2k Views Asked by At

I have used the below query on Hive and got the following parse error though the query does not seem to have any issues.

SELECT TO_DATE(o.order_date), profit, 
       ROW_NUMBER() OVER (PARTITION BY YEAR(o.order_date) ORDER BY profit desc) AS n 
FROM (
    SELECT TO_DATE(o.order_date), SUM(price) AS revenue, 
           SUM(price-cost) as profit 
    FROM products p, order_details d, orders o 
    WHERE (d.prod_id=p.prod_id) AND (d.order_id=o.order_id) 
    GROUP BY o.order_date
)

Error is:

error while compiling statement: failed: parseexception line 6:22 cannot recognize input near '' '' '' in subquery source

2

There are 2 best solutions below

0
On

Well just to mention. You use in your SELECT some aliases like o.order_date) in your TO_DATE and insider your OVER-clause. But your FROM part is just a query in braces without an given alias after the closing brace ).

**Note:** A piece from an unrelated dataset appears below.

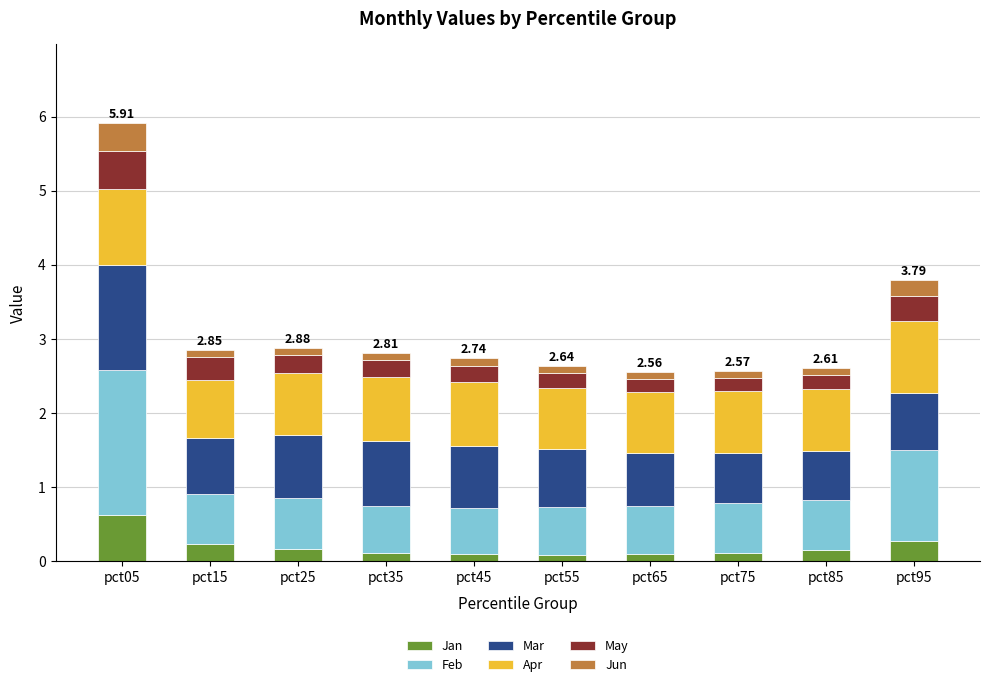

How many bars are there in total?

10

I would expect ) as o instead.

0
On

I see 3 issues with the HQL:

  1. The group by in the sub query needs to match all non-aggregate columns in the select statement

  2. You need to alias the TO_DATE(o.order_date) bit in the sub query in order to reference it in the top level query (or refer to its system generated alias). It will choke if you attempt to refer to o.order_date in the super query if you don't pass o.order_date up from the sub query (and alias the sub query as o). This also applies to the o.order_date call in the over statement

  3. This might not be causing issues but most of the versions of HIVE that I have used choke if you don't alias sub-queries.

The below code should fix your issues (assuming there are no data issues that that we can't see from looking at the HQL):

SELECT 
    a.dt, 
    a.profit, 
    ROW_NUMBER() OVER (PARTITION BY YEAR(a.dt) ORDER BY profit desc) AS n 
FROM
    (SELECT 
         TO_DATE(o.order_date) dt, 
         SUM(price) AS revenue, 
         SUM(price-cost) as profit 
     FROM 
         products p, order_details d, orders o 
     WHERE 
         (d.prod_id = p.prod_id) 
         AND (d.order_id = o.order_id) 
     GROUP BY 
         TO_DATE(o.order_date) ) a